There’s something wrong with Aunt Diane — that’s one of the last things Schuler’s 8-year-old niece, Emma Hance, worriedly told her father by cellphone as the minivan sped hither and then yon, minutes before Schuler got on the Taconic going the wrong way. By then, they’d been on the road for more than four hours.
“There’s Something Wrong With Aunt Diane” is also the title of Liz Garbus’s grievously mesmerizing HBO documentary airing Monday night. Ostensibly an objective inquiry into the tragedy, the film is perhaps better interpreted as a study in the infinite and even seemingly inappropriate ways that people experience profound grief.
If you come here looking for answers to this much-discussed event (which briefly preoccupied Larry King and other members of the cable and Internet commentariat), you will leave deeply unsatisfied and possibly smoldering with disgust. If you can stomach the material, then watch. If you can’t — and I include a special caution to those who’ve lost loved ones to a drunk driver or any vehicular crash — then it’s time to change the channel.

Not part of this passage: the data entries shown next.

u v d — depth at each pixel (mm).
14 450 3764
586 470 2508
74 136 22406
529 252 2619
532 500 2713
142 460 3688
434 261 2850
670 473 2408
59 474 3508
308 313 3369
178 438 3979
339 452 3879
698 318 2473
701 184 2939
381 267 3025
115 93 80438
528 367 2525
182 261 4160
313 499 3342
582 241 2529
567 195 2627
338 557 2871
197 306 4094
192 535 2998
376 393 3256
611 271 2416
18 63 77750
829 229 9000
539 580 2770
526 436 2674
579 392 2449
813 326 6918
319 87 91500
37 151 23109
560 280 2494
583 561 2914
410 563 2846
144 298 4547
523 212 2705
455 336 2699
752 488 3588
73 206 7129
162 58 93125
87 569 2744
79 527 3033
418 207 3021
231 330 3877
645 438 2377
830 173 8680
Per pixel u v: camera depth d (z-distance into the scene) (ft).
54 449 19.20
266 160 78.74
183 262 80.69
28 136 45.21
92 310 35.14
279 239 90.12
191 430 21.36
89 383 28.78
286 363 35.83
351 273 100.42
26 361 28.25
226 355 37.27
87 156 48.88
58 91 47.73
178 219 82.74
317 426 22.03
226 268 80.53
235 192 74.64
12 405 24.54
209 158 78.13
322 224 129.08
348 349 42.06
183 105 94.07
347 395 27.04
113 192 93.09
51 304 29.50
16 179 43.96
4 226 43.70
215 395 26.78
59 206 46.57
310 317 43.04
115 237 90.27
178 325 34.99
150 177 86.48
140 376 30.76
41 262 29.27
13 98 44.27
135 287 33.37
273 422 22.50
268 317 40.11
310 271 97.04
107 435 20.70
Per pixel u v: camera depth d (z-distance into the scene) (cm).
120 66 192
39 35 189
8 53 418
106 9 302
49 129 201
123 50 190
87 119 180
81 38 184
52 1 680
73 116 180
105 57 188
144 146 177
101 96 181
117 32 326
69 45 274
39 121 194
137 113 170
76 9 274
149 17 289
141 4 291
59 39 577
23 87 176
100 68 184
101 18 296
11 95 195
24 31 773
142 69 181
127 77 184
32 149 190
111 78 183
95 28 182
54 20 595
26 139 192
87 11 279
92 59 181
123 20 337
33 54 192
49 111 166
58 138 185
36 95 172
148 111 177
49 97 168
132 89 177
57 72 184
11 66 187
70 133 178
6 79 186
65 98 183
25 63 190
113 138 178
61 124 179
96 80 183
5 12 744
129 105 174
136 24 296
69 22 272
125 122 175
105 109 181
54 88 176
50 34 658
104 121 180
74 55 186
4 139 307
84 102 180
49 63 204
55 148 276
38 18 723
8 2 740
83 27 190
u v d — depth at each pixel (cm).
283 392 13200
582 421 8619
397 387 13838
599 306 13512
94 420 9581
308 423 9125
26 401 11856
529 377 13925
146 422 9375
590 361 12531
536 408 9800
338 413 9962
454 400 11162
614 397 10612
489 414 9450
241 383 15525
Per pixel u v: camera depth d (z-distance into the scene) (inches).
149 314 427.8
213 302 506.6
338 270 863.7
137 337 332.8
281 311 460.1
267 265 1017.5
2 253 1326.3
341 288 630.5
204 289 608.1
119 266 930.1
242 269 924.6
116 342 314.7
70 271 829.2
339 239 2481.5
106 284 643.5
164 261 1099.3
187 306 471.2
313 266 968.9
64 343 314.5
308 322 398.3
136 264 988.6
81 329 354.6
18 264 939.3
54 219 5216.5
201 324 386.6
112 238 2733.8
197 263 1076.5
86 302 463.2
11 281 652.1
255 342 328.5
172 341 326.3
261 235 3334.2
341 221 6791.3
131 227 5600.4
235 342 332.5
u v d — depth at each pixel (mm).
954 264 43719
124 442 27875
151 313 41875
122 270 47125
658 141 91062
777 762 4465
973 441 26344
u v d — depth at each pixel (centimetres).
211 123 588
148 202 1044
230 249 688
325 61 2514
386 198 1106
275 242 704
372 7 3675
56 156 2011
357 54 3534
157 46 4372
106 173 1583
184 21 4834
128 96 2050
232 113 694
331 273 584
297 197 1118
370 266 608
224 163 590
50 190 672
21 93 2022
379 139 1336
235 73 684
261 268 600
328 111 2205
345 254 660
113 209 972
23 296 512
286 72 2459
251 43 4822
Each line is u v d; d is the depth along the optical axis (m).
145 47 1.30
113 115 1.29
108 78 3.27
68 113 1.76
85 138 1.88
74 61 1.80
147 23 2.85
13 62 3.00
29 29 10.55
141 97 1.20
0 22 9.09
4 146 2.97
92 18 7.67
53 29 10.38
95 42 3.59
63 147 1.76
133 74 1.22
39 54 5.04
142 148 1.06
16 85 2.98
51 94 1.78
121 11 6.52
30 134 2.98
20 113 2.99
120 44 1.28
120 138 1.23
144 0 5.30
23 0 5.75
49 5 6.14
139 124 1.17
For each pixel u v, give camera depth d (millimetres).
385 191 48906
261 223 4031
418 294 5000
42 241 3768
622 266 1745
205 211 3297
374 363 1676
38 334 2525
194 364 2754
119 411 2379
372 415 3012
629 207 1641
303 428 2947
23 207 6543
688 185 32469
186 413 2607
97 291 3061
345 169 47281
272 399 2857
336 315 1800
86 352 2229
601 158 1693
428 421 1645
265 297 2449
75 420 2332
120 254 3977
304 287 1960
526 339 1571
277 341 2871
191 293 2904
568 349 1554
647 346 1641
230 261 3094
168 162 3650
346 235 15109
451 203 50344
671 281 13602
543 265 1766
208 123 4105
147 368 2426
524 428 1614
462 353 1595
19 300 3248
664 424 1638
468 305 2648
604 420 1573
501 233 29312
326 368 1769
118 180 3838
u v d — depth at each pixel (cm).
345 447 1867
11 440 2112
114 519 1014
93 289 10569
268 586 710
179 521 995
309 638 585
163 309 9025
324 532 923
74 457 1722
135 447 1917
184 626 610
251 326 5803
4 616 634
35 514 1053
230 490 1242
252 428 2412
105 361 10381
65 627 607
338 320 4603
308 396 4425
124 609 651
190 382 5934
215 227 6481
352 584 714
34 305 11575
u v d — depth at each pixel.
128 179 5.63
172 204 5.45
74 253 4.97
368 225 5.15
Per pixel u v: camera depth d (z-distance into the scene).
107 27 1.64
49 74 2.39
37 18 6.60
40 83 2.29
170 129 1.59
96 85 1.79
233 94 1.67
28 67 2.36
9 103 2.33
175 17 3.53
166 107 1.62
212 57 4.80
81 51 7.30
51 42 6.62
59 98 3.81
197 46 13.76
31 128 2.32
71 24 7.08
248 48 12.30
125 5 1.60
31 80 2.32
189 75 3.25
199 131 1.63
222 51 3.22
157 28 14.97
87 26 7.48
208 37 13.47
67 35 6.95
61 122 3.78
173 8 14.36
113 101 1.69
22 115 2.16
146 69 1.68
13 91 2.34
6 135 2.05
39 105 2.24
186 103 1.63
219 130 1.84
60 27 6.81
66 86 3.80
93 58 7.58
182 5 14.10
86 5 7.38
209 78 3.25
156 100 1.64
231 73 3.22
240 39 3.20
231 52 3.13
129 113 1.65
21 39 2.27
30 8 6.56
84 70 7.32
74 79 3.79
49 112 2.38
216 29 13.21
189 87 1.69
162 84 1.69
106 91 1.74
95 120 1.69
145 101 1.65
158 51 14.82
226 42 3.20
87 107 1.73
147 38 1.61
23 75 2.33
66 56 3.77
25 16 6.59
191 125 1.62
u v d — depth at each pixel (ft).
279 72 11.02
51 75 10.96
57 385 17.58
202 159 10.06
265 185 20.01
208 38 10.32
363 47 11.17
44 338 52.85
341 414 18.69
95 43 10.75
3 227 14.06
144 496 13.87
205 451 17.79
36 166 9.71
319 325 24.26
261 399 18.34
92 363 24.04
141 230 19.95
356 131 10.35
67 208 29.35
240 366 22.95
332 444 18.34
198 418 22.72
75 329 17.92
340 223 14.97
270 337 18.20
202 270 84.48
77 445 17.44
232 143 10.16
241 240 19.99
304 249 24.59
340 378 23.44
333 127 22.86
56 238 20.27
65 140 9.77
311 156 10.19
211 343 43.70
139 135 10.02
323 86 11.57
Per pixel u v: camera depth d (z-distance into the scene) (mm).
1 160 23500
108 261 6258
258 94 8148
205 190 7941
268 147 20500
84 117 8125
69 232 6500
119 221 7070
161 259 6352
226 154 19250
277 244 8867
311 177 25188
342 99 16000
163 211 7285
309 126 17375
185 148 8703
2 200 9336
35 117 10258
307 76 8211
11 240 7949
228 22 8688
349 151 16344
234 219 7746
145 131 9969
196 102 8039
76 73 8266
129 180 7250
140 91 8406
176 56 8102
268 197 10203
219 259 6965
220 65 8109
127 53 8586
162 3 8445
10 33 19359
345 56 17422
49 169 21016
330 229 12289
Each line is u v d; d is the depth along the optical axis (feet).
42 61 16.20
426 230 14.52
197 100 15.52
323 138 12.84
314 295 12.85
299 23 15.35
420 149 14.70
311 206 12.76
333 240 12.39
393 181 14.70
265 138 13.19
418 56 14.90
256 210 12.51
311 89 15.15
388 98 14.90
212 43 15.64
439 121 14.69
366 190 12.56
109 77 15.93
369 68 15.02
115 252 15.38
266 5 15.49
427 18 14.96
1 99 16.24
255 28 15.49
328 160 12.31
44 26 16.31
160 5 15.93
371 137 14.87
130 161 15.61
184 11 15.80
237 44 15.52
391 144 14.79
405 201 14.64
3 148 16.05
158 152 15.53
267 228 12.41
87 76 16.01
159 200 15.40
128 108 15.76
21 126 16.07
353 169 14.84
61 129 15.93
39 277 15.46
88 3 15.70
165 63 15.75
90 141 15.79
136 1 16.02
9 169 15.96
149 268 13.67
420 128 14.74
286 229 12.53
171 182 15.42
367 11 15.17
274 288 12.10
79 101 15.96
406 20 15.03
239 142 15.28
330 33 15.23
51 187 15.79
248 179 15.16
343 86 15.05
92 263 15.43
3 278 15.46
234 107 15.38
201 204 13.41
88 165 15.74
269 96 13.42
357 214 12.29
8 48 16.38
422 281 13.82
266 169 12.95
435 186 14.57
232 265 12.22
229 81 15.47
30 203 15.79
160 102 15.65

Still, it’s hard to look away from what Garbus has attempted here. “There’s Something Wrong With Aunt Diane” is the most unforgettable and hauntingly rendered documentary to come from HBO so far this year; at the same time, it is an example of the documentary format at its most fraught and incomplete.
Garbus, whose credits include “Bobby Fischer Against the World” (which aired in June on HBO), gained tentative access to the Schuler family to make this film.
We watch as Schuler’s husband, Daniel, and his brother’s wife, Jay, agree to talk about the incident and its aftermath, but only because they remain convinced that the coroner’s findings were somehow wrong. They hope Garbus and her crew will turn up new evidence to refute the irrefutable — that Diane was profoundly drunk — and to somehow partially restore the reputation of the woman they thought they knew.
Garbus cautions the family that the film may have the opposite result. Part of what saves “There’s Something Wrong With Aunt Diane” from total despair is its structure as a work in progress and its willingness to bring the viewer along on the search. Diane’s brother and his wife — who lost all three of their children in the crash — declined to participate in the film and have severed contact with the Schuler family, but Garbus was able to interview the relatives of the men in the SUV.